Db2 HADR database pair both assume primary role

This topic will show you how to identify and resolve a case where both databases in an HADR pair assume the primary HADR database role due to compounding issues.

Important: In Db2® 11.5.8 and later, Mutual Failover high availability is supported when using Pacemaker as the integrated cluster manager. In Db2 11.5.6 and later, the Pacemaker cluster manager for automated fail-over to HADR standby databases is packaged and installed with Db2. In Db2 11.5.5, Pacemaker is included and available for production environments. In Db2 11.5.4, Pacemaker is included as a technology preview only, for development, test, and proof-of-concept environments.

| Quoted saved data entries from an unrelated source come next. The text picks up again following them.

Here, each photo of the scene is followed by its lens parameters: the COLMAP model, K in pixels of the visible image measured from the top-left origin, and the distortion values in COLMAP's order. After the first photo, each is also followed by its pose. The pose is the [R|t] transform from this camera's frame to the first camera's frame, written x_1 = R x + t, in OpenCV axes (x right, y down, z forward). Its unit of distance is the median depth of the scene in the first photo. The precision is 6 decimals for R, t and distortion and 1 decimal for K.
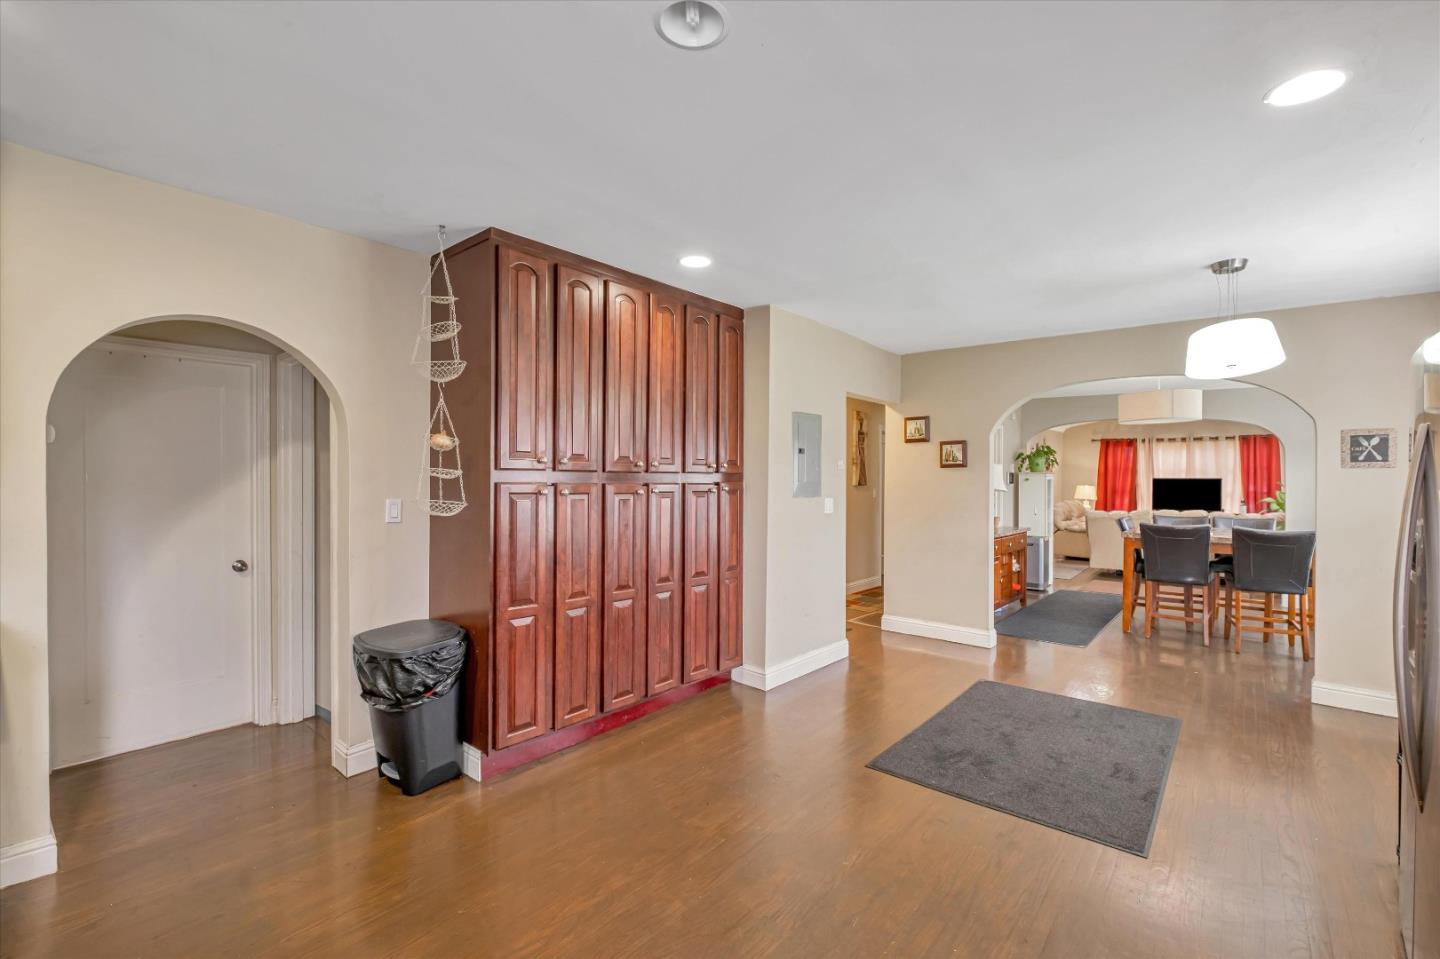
lens RADIAL K [[646.0, 0, 720.0], [0, 646.0, 479.5], [0, 0, 1]] dist [-0.001880, -0.000511]
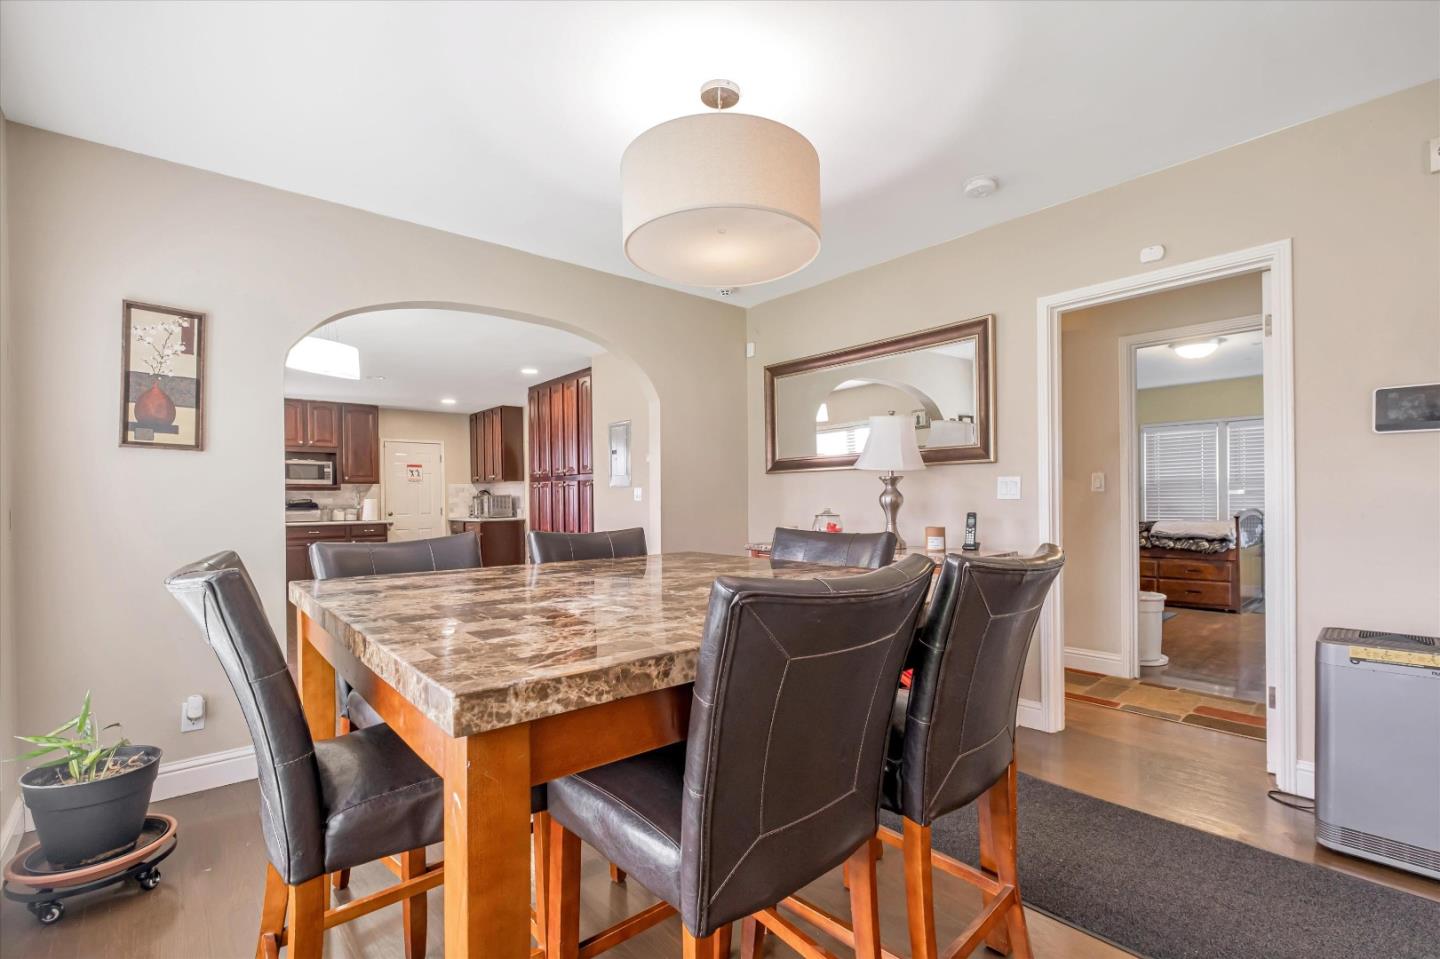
lens RADIAL K [[646.6, 0, 726.8], [0, 646.6, 503.7], [0, 0, 1]] dist [0.000694, -0.000035]
pose [[-0.159856, -0.001740, -0.987139, 0.517490], [0.004044, 0.999989, -0.002417, 0.024271], [0.987132, -0.004379, -0.159847, 0.533583]]
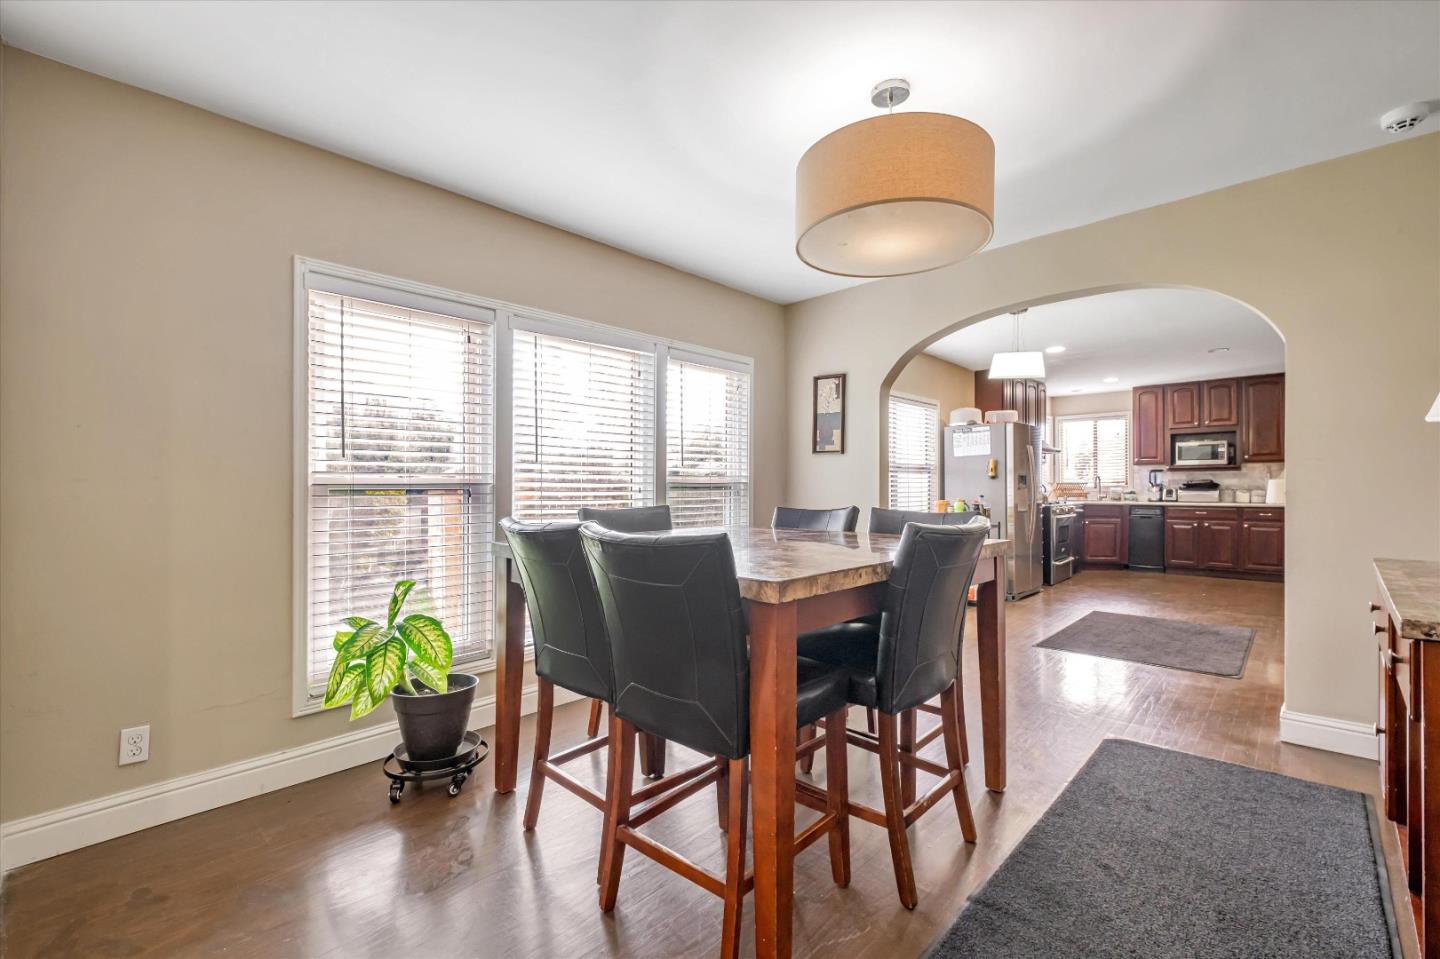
lens RADIAL K [[646.0, 0, 720.0], [0, 646.0, 479.5], [0, 0, 1]] dist [-0.001880, -0.000511]
pose [[-0.998817, -0.007545, 0.048044, 0.388797], [-0.007706, 0.999965, -0.003165, 0.021899], [-0.048019, -0.003531, -0.998840, 0.693909]]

Identification of the problem

Confirm both databases have "HADR database role" set to PRIMARY. Run db2 get db cfg for | grep "HADR database role" on each host as the instance user.

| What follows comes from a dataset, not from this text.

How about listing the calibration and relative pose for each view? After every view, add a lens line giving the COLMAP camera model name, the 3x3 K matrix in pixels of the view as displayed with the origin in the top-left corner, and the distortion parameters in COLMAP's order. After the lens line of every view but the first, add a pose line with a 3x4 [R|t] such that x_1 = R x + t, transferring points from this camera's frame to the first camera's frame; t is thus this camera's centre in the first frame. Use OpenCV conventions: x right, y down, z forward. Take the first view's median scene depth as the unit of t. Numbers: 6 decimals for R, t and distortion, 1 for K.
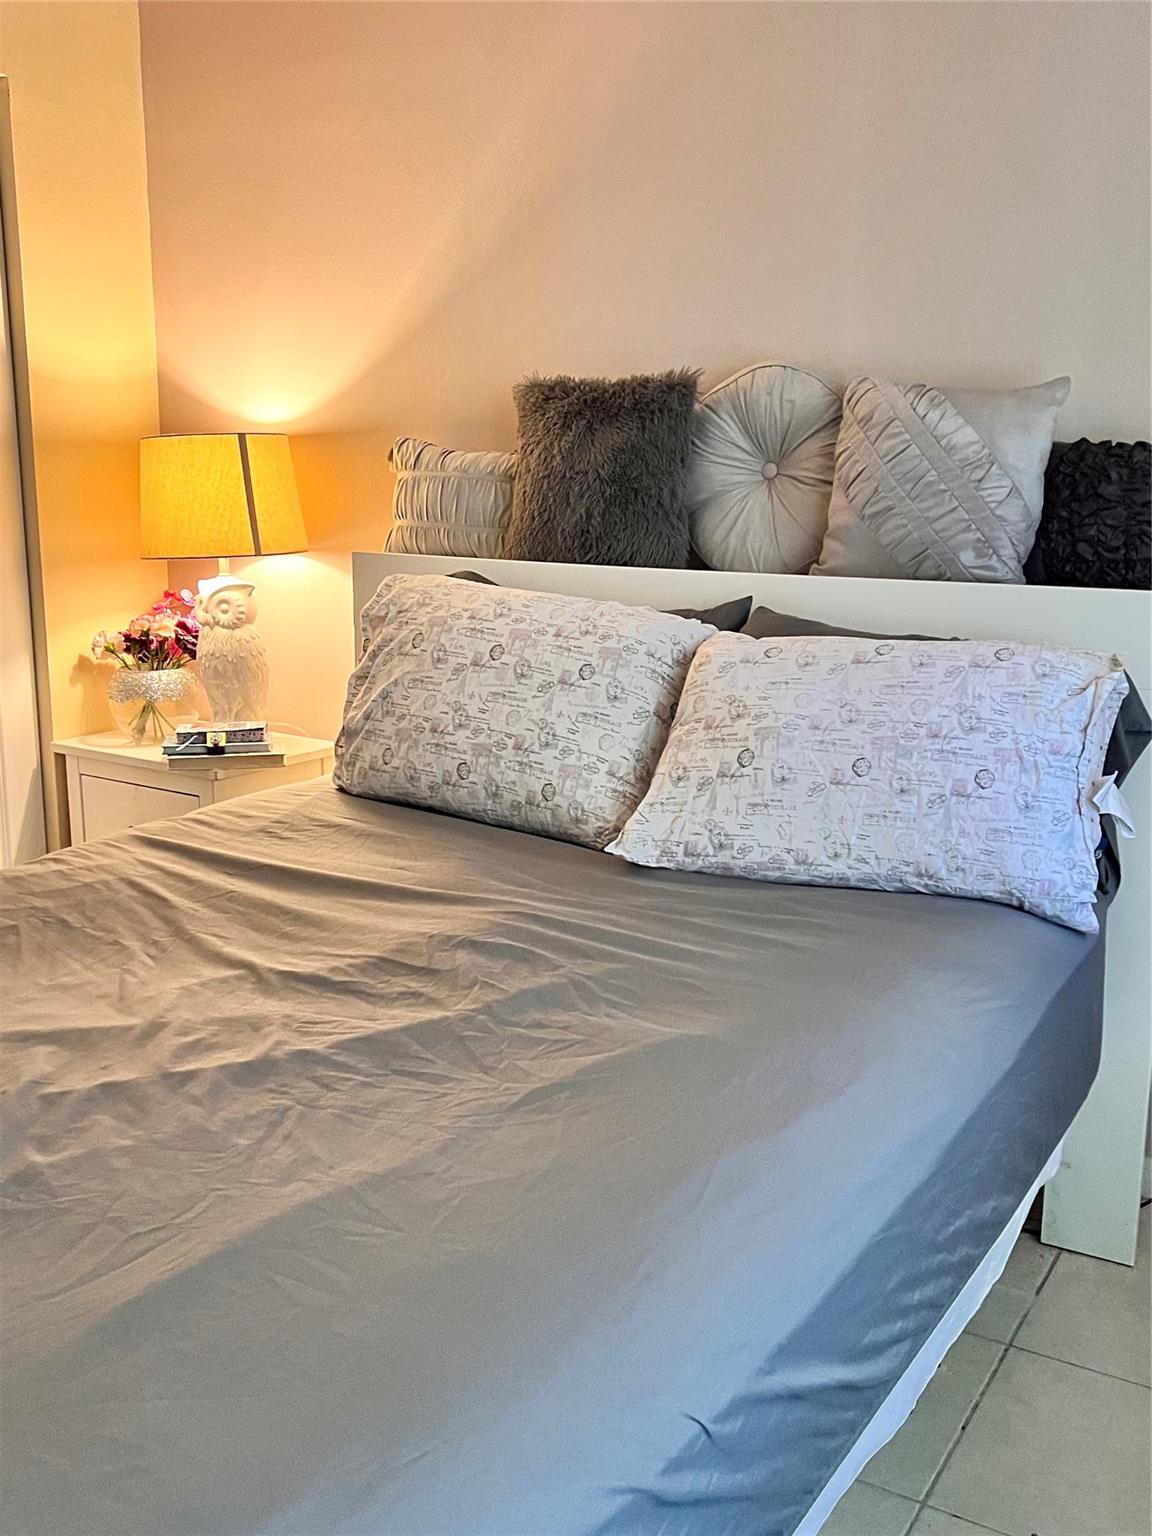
lens RADIAL K [[1529.2, 0, 577.1], [0, 1529.2, 766.0], [0, 0, 1]] dist [0.061489, 0.000000]
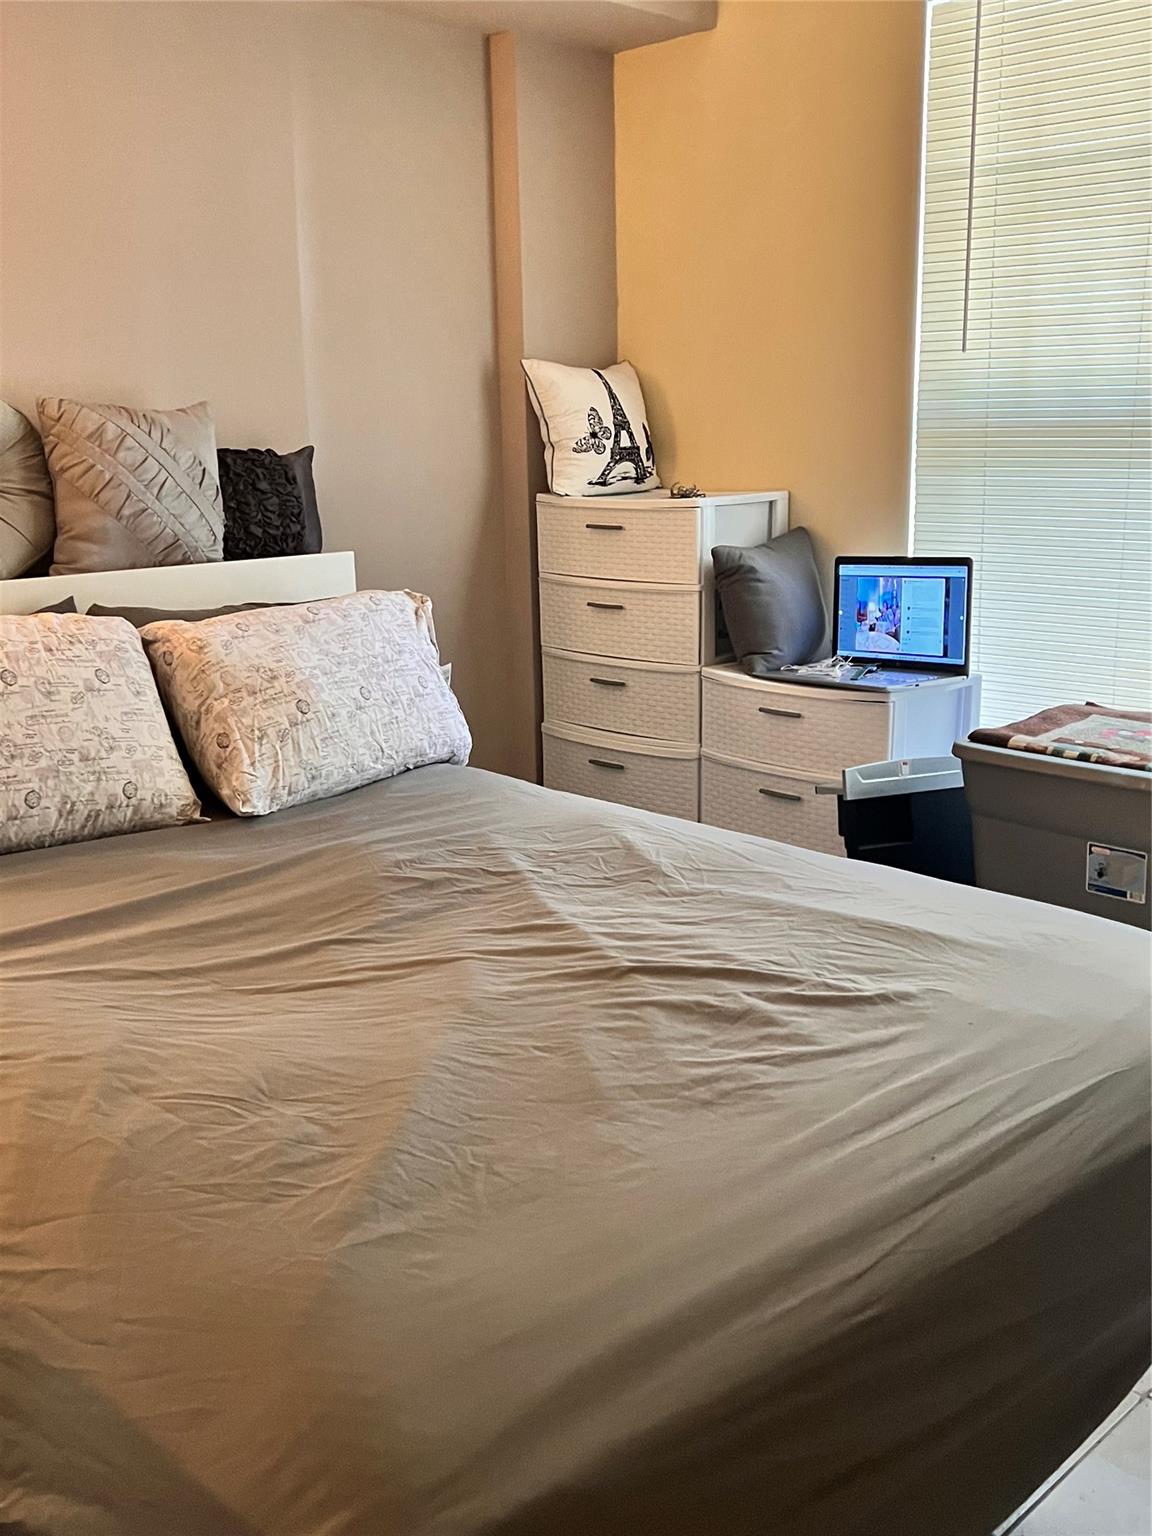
lens RADIAL K [[1529.2, 0, 577.3], [0, 1529.2, 769.3], [0, 0, 1]] dist [0.061489, 0.000000]
pose [[0.249224, -0.224213, 0.942134, -0.927784], [0.220378, 0.960438, 0.170272, -0.108294], [-0.943038, 0.165190, 0.288776, 0.388933]]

[rohant@svlxtorcpacemaker]# db2 get db cfg for gtdb| grep "HADR database role"
HADR database role = PRIMARY

[rohant@svlxtordpacemaker]# db2 get db cfg for gtdb| grep "HADR database role"
HADR database role = PRIMARY

Additionally, running crm status as root will show the database on one host in the failed state.

[root@svlxtorcpacemaker]# crm status
...
Clone Set: db2_rohant_rohant_GTDB-clone [db2_ rohant_rohant_GTDB] (promotable)
    db2_rohant_rohant_GTDB (ocf::heartbeat:db2hadr): FAILED
    Masters: [ svltord ]

The above output from crm status could be a transient state. Run the command a couple of times to confirm that the failure is persistent.

Resolution

Search for the promotion of the standby database in the pacemaker.log or db2diag.log.

Example: pacemaker.log

Jun 19 14:10:52 svltordpacemaker-controld[1765] (abort_transition_graph) notice: Transition 8608 aborted by nodes-1-db2hadr-rohant_rohant_GTDB_reint doing modify db2hadr-rohant_rohant_GTDB_reint=1: Configuration change | cib=18.14477.0 source=te_update_diff_v2:465 path=/
db2hadr(db2_rohant_rohant_GTDB)[31427]: 2020/06/19_14:10:52 INFO: promote: 959: svtdbm: 0: CORAL: Debug data: "DB20000I The TAKEOVER HADR ON DATABASE command completed successfully.". db2hadr_promote() exit with rc=0.

Example: db2diag.log

2020-06-19-14.10.50.093150-420 I133204209A456 LEVEL: Info
PID : 16226 TID : 4395462813968 PROC : db2sysc 0
INSTANCE: rohant NODE : 000 DB : GTDB
HOSTNAME: svltord
EDUID : 80 EDUNAME: db2hadrs.0.0 (CORAL) 0
FUNCTION: DB2 UDB, High Availability Disaster Recovery, hdrStbyTkHandleInitialRequest, probe:46000
MESSAGE : Standby has initiated a takeover by force peer window only.....

2020-06-19-14.10.52.593838-420 I133268013A437 LEVEL: Info
PID : 16226 TID : 4395462813968 PROC : db2sysc 0
INSTANCE: rohantNODE : 000 DB : GTDB
HOSTNAME: svltord
EDUID : 80 EDUNAME: db2hadrp.0.1 (CORAL) 0
FUNCTION: DB2 UDB, High Availability Disaster Recovery, hdrStbyTkHandleDoneDrain, probe:46840
MESSAGE : Standby has completed takeover (now primary).

As shown in the examples above, svltord was promoted to become the primary, meaning the other host svlxtorc should be reintegrated as standby.

Reintegrate the database as standby on the host that was not promoted to primary by running db2 start hadr on db <dbname> as standby.

Run db2support to collect Db2 and Pacemaker diagnostics for analysis of original conditions leading to a double primary state.